This is part of a pixel blending operation to enhance precision.
typedef unsigned uint;
uint h(uint x) {
x &= 0xff;
return x << 8 | x;
}
uint g(uint x, uint y) {
return h(x) * h(y) >> 24;
}
I looked at the compiler output, and found a very interesting line.
g:
movzx edi, dil
movzx esi, sil
imul esi, edi
imul eax, esi, 66049 # <---
shr eax, 24
ret
This can be decompiled as,
uint g_(uint x, uint y) {
return (x & 0xff) * (y & 0xff) * 66049 >> 24;
}
I couldn't understand how multiplying by 66049
can produce the desired result. What is the math behind it?
66049 is 0x10201 hexadecimal. That's the big clue, since:
(x << 8 | x) = (x * 0x101)
(assuming 0 ≤ x ≤ 0xFF), then (x << 8 | x) * (y << 8 | y)

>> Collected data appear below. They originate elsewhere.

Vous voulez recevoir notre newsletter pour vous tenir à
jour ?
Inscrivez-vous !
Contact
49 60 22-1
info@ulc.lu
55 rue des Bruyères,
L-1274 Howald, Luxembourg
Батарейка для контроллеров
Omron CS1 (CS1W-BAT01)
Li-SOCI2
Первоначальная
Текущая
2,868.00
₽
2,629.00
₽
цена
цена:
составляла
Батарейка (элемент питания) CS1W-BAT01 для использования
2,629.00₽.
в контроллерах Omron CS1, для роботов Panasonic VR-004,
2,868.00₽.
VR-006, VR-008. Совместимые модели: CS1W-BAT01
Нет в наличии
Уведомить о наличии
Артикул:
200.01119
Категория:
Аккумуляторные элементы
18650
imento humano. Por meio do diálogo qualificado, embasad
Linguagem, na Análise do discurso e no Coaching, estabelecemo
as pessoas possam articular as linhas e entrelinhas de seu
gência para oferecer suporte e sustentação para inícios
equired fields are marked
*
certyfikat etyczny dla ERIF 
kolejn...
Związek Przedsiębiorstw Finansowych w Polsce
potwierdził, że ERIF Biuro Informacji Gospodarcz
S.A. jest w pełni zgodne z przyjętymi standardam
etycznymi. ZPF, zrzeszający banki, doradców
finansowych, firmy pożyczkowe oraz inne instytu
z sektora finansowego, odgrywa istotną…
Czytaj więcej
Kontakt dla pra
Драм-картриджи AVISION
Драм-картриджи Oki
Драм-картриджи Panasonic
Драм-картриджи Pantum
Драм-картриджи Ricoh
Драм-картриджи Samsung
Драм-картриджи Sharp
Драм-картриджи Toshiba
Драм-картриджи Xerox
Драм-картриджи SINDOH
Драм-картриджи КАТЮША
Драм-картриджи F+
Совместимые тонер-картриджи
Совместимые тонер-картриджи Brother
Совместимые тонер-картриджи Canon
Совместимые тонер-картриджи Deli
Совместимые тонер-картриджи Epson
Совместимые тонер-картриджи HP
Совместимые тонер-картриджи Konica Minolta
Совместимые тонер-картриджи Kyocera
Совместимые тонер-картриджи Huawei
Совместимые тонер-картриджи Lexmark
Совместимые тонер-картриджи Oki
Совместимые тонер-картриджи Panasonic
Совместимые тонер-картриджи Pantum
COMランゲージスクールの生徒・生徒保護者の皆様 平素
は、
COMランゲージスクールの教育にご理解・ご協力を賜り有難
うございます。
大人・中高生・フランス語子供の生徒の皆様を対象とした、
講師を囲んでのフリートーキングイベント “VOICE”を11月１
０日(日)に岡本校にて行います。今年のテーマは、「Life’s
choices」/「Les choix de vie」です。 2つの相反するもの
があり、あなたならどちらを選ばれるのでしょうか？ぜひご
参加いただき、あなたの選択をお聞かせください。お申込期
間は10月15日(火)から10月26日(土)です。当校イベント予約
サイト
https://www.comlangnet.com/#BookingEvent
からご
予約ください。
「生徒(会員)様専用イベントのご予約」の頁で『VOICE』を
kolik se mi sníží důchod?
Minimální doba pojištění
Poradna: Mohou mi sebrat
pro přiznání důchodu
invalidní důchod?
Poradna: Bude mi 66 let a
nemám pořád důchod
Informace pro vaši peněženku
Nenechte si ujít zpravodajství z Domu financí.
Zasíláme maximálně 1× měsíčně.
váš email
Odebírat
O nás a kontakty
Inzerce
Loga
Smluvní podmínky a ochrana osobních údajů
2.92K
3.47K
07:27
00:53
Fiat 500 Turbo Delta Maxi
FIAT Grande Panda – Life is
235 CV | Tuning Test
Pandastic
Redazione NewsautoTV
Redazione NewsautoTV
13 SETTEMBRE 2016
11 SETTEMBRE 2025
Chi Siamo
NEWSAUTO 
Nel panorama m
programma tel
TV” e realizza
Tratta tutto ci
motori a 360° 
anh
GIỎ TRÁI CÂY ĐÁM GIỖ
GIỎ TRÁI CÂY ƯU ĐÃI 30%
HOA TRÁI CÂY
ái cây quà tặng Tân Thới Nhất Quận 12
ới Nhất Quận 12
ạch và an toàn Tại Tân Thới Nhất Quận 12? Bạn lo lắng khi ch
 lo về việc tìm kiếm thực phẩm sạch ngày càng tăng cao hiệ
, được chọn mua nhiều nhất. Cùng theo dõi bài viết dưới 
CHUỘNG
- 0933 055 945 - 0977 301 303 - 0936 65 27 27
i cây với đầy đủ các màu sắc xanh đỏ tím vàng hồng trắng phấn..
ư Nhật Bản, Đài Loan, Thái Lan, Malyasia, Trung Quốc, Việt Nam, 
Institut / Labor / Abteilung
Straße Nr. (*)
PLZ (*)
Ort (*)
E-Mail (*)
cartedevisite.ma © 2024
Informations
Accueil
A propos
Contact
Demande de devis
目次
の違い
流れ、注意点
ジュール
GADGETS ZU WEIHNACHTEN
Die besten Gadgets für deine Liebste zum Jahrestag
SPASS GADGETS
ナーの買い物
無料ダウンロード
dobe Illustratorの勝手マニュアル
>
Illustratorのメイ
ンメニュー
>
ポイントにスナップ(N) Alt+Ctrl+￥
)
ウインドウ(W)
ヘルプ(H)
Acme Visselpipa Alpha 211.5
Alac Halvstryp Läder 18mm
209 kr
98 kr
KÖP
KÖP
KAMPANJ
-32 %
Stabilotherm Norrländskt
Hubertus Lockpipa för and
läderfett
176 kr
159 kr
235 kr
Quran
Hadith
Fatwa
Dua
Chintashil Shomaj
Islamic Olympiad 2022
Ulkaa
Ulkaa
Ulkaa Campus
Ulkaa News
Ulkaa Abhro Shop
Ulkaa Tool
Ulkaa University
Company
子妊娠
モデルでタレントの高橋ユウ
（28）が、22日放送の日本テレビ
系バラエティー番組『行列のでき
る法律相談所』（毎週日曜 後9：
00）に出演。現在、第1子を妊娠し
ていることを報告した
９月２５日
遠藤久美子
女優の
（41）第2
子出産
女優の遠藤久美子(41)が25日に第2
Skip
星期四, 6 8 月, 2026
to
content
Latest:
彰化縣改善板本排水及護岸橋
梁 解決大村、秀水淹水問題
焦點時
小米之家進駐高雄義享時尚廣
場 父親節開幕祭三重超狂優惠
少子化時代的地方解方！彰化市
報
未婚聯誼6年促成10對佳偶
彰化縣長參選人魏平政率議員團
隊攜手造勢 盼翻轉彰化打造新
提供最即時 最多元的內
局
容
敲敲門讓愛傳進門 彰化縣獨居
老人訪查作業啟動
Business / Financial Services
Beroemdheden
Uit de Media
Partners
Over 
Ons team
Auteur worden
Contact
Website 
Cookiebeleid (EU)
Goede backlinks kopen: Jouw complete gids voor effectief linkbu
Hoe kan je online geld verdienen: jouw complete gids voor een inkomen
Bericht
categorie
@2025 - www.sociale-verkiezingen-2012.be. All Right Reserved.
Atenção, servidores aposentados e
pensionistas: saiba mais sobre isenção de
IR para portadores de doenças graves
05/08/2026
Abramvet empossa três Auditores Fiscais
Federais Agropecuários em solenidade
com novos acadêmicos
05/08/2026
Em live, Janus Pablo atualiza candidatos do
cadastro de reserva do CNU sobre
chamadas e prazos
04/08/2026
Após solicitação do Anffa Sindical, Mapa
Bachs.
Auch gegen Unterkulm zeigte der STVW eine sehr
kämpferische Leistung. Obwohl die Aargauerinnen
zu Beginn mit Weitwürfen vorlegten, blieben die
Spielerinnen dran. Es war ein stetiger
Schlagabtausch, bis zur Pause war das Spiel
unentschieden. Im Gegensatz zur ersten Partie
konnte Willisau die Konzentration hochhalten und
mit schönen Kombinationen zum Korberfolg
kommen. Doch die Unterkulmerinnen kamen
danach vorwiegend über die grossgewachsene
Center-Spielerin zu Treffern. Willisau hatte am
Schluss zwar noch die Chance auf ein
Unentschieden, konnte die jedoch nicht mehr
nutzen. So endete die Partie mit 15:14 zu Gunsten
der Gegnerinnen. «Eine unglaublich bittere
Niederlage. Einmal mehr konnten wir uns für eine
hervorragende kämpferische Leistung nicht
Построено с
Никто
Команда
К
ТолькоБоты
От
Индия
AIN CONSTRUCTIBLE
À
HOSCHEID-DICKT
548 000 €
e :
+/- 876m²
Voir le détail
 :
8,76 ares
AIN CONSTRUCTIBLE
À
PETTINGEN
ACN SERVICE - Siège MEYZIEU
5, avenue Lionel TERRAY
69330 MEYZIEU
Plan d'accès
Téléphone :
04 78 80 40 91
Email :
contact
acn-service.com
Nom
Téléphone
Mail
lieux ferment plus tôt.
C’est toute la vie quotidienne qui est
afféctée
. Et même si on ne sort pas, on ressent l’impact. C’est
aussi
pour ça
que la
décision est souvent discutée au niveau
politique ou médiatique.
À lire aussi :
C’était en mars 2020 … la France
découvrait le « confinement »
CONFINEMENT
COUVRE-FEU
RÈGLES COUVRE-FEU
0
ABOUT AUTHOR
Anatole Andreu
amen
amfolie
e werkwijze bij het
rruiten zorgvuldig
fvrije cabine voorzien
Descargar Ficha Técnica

is the same as x * y * 0x101 * 0x101
.
The 0x101 * 0x101
can be reduced to 0x10201
- there's your magic constant.
So why is x * 0x101
the same as (x << 8 | x)
? That should be easy to see with a decimal example. If you multiply any number 0-99 by 101, it duplicates the digits - for example, 32 * 101 = 3232. This is because multiplying by 100 effectively just adds 0s at the end (i.e. 32 * 100 = 3200) and the extra 1 just adds the original value (32 * 101 = 32 * 100 + 32 * 1 = 3200 + 32 = 3232). The same principle applies in hexadecimal (or in binary).